In the study, what they found is that, bacteria that live within tiny mites residing in the skin may function as a trigger to rosacea. This is the first time scientists have talked about a bacterial trigger to rosacea. Sun exposure, outdoor activity in hot weather, wind, hot bath, cold weather, specific skincare products and a lot of other ever-increasing list of factors have been traditionally considered as triggers for rosacea. However, there seemed to exist a disconnect between the observed improvement with antibiotic treatment and the believed absence of bacterial involvement as a cause of rosacea.
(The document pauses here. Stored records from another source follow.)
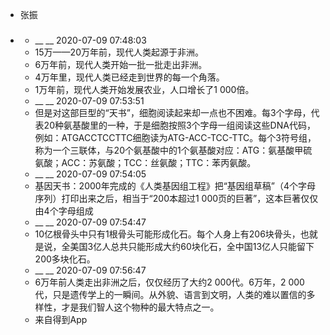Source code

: - 张振
- ### 
    - __ __ 2020-07-09 07:48:03
    - 15万——20万年前，现代人类起源于非洲。
    - 6万年前，现代人类开始一批一批走出非洲。
    - 4万年里，现代人类已经走到世界的每一个角落。
    - 1万年前，现代人类开始发展农业，人口增长了1 000倍。
    - __ __ 2020-07-09 07:53:51
    - 但是对这部巨型的“天书”，细胞阅读起来却一点也不困难。每3个字母，代表20种氨基酸里的一种，于是细胞按照3个字母一组阅读这些DNA代码，例如：ATGACCTCCTTC细胞读为ATG-ACC-TCC-TTC。每个3符号组，称为一个三联体，与20个氨基酸中的1个氨基酸对应：ATG：氨基酸甲硫氨酸；ACC：苏氨酸；TCC：丝氨酸；TTC：苯丙氨酸。
    - __ __ 2020-07-09 07:54:05
    - 基因天书：2000年完成的《人类基因组工程》把“基因组草稿”（4个字母序列）打印出来之后，相当于“200本超过1 000页的巨著”，这本巨著仅仅由4个字母组成
    - __ __ 2020-07-09 07:54:47
    - 10亿根骨头中只有1根骨头可能形成化石。每个人身上有206块骨头，也就是说，全美国3亿人总共只能形成大约60块化石，全中国13亿人只能留下200多块化石。
    - __ __ 2020-07-09 07:56:47
    - 6万年前人类走出非洲之后，仅仅经历了大约2 000代。6万年，2 000代，只是遗传学上的一瞬间。从外貌、语言到文明，人类的难以置信的多样性，才是我们智人这个物种的最大特点之一。
    - 来自得到App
This recent paper in the Journal of Medical Microbiology (published August 30, 2012) summarizes findings that identify a mite species Demodex folliculorum, a normal fauna of the mammalian skin, to be harboring bacteria that might be responsible for causing symptoms of rosacea. These are parasitic mites commonly known as face mites and when present in large numbers can cause demodicosis. They normally reside near the hair follicles and their population density is greater near the cheeks, nose, eyebrows, eyelashes and forehead - areas mostly affected in rosacea. These mites are normally harmless however, one theory is that they contribute to hair loss. Their number increases as we age. Previous research has shown that persons with rosacea have more of these mites than normal individuals and the mites isolated from their skin harbor a species of bacteria identified as Bacillus oleronius. This finding, if true, may revolutionize treatment as this bacteria is found to be susceptible to some of the antibiotics used to treat rosacea. This probably explains why rosacea patients seemed to respond to antibiotics even though the conventional wisdom remained that bacteria is not the causative agent. Another bacteria, Staphylococcus epidermis has also been found from the pustules of the rosacea patients. While this research is promising and definitely going in the right direction to improve the prognosis of rosacea, more evidence will be needed to confirm that these bacteria are indeed the causative agents of rosacea and not coming from any secondary sources but from the face mites. Pharmaceutical companies are keeping a close eye on the current findings although, more publications in the same line of study are needed to confirm these initial observations.